• **TASK OBJECTIVE**: Each line of the material must appear again in the answer, exactly.

----- RECORDS PROVIDED

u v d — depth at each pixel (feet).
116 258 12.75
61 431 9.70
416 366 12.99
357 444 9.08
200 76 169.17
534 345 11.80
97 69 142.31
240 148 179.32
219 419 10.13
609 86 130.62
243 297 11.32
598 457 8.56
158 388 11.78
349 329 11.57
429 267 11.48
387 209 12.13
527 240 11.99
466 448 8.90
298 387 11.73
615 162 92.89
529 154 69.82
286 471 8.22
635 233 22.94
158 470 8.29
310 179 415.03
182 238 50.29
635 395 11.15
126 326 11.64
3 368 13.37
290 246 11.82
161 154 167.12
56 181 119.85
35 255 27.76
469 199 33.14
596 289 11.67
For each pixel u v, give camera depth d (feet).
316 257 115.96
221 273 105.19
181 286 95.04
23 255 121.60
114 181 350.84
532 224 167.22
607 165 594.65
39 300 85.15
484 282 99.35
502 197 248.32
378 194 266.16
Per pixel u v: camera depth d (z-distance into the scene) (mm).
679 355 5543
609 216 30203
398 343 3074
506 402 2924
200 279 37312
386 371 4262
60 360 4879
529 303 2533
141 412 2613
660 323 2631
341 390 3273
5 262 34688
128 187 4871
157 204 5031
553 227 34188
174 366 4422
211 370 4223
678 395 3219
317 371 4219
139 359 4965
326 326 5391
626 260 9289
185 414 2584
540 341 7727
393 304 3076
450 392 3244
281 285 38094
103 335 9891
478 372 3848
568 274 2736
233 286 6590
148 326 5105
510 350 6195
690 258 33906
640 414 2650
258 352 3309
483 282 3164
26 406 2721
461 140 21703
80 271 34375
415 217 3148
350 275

----------

• **RESPONSE TO THE TASK**:
u v d — depth at each pixel (feet).
116 258 12.75
61 431 9.70
416 366 12.99
357 444 9.08
200 76 169.17
534 345 11.80
97 69 142.31
240 148 179.32
219 419 10.13
609 86 130.62
243 297 11.32
598 457 8.56
158 388 11.78
349 329 11.57
429 267 11.48
387 209 12.13
527 240 11.99
466 448 8.90
298 387 11.73
615 162 92.89
529 154 69.82
286 471 8.22
635 233 22.94
158 470 8.29
310 179 415.03
182 238 50.29
635 395 11.15
126 326 11.64
3 368 13.37
290 246 11.82
161 154 167.12
56 181 119.85
35 255 27.76
469 199 33.14
596 289 11.67
For each pixel u v, give camera depth d (feet).
316 257 115.96
221 273 105.19
181 286 95.04
23 255 121.60
114 181 350.84
532 224 167.22
607 165 594.65
39 300 85.15
484 282 99.35
502 197 248.32
378 194 266.16
Per pixel u v: camera depth d (z-distance into the scene) (mm).
679 355 5543
609 216 30203
398 343 3074
506 402 2924
200 279 37312
386 371 4262
60 360 4879
529 303 2533
141 412 2613
660 323 2631
341 390 3273
5 262 34688
128 187 4871
157 204 5031
553 227 34188
174 366 4422
211 370 4223
678 395 3219
317 371 4219
139 359 4965
326 326 5391
626 260 9289
185 414 2584
540 341 7727
393 304 3076
450 392 3244
281 285 38094
103 335 9891
478 372 3848
568 274 2736
233 286 6590
148 326 5105
510 350 6195
690 258 33906
640 414 2650
258 352 3309
483 282 3164
26 406 2721
461 140 21703
80 271 34375
415 217 3148
350 275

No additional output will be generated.